*Quoted passage:*
<<<<

Via the CDC, a May 17 news release: Illinois resident who had contact with Indiana MERS patient tests positive for MERS coronavirus. Excerpt:
Ongoing investigation of the first imported case of Middle East Respiratory Syndrome Coronavirus (MERS-CoV) infection in the United States has identified evidence of apparent past MERS-CoV infection in an Illinois man who had close contact with the Indiana MERS patient.
The Illinois resident did not seek or require medical care. However, local health officials have monitored his health daily since May 3 as part of the investigation. At this time, the Illinois resident is reported to be feeling well.
The previously reported Indiana MERS patient is a U.S. resident who had traveled from Saudi Arabia and was admitted to an Indiana hospital on April 28; the patient was confirmed to have MERS on May 2, and has since been released from the hospital.
For the Illinois resident, laboratory test results showing apparent past MERS-CoV infection were reported late night on May 16. CDC officials explained that these laboratory test results are preliminary and suggest that the Illinois resident probably got the virus from the Indiana patient and the person’s body developed antibodies to fight the virus.
There are two main ways to determine if a person is or has been infected with MERS-CoV. We can collect a respiratory sample and use a test called PCR to determine if a person has active infection with the virus. Or we can do a blood test that looks for antibodies to MERS-CoV that would indicate a person had previously been infected with MERS-CoV.

>>>>

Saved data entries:
<<<<

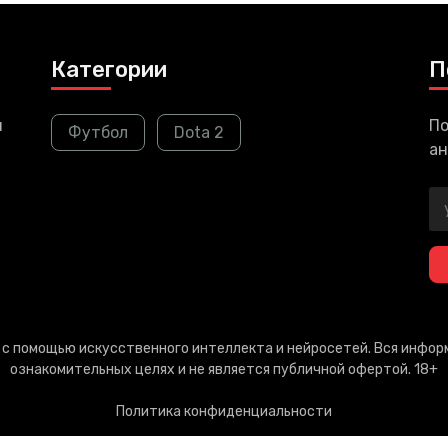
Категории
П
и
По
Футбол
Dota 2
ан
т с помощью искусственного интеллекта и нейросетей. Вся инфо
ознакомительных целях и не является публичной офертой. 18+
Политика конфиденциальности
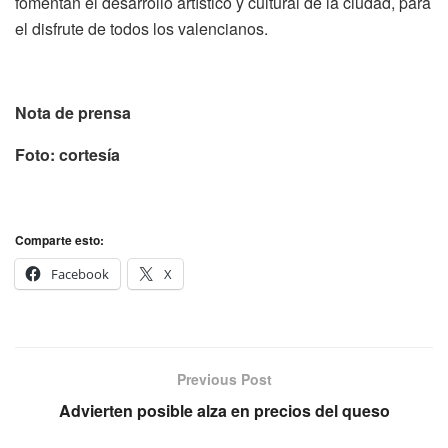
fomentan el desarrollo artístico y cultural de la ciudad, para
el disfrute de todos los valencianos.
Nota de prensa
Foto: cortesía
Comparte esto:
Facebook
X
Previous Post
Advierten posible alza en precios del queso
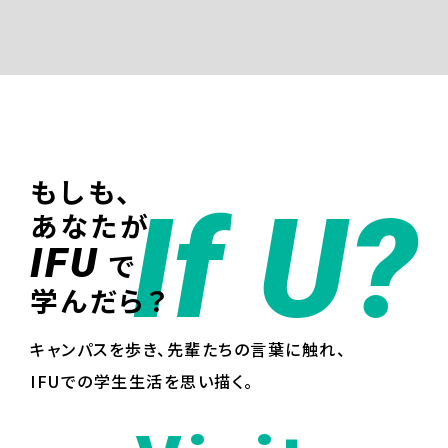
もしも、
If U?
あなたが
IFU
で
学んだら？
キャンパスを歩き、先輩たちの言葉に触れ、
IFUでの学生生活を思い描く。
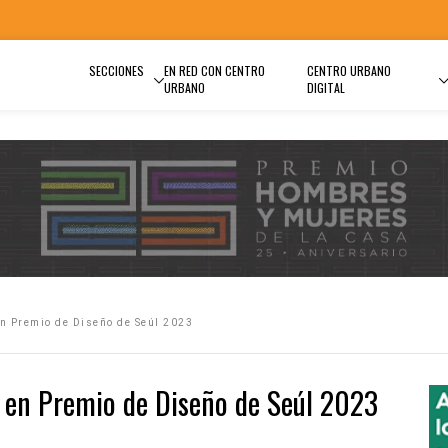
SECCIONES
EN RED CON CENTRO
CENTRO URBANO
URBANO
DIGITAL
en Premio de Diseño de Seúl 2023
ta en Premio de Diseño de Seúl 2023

>>>>
<<<<

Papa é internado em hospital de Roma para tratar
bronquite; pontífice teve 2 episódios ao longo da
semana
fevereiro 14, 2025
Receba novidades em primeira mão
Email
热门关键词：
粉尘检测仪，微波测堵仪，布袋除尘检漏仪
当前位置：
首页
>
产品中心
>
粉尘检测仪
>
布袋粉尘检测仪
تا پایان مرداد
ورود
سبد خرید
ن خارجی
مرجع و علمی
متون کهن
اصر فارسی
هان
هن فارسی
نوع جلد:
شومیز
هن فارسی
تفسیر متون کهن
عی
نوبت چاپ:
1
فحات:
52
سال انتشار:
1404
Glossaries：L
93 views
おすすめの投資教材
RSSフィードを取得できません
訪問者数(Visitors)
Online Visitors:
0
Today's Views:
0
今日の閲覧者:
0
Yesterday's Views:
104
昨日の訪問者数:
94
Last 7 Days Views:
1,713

>>>>
<<<<

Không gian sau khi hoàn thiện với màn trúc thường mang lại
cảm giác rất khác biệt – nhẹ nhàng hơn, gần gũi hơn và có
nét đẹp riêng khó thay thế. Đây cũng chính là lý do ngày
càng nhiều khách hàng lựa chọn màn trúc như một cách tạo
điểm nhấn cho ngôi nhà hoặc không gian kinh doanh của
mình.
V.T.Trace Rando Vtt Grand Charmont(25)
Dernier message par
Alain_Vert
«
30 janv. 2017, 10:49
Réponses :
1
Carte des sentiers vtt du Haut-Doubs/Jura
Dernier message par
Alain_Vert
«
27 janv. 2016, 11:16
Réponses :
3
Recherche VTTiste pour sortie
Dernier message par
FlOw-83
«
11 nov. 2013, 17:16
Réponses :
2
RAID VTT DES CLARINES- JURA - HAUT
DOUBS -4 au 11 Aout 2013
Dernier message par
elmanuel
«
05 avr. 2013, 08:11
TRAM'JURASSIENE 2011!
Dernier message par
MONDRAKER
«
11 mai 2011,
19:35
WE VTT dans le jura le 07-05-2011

>>>>

*Activity list:*
1. According to the news release, why can a blood test show that a person was infected with MERS-CoV in the past, while PCR cannot? Answer in one to three sentences.
2. On what date was the Indiana patient confirmed to have MERS, according to the news release?
3. List every calendar date mentioned in the news release.
The entries are separate material and are unrelated to the news release.

*Solutions by task:*
1. The blood test looks for antibodies to MERS-CoV, and their presence would indicate that a person had previously been infected. PCR is performed on a respiratory sample and determines whether a person has active infection with the virus.

2. May 2.

3. May 17, May 3, April 28, May 2, May 16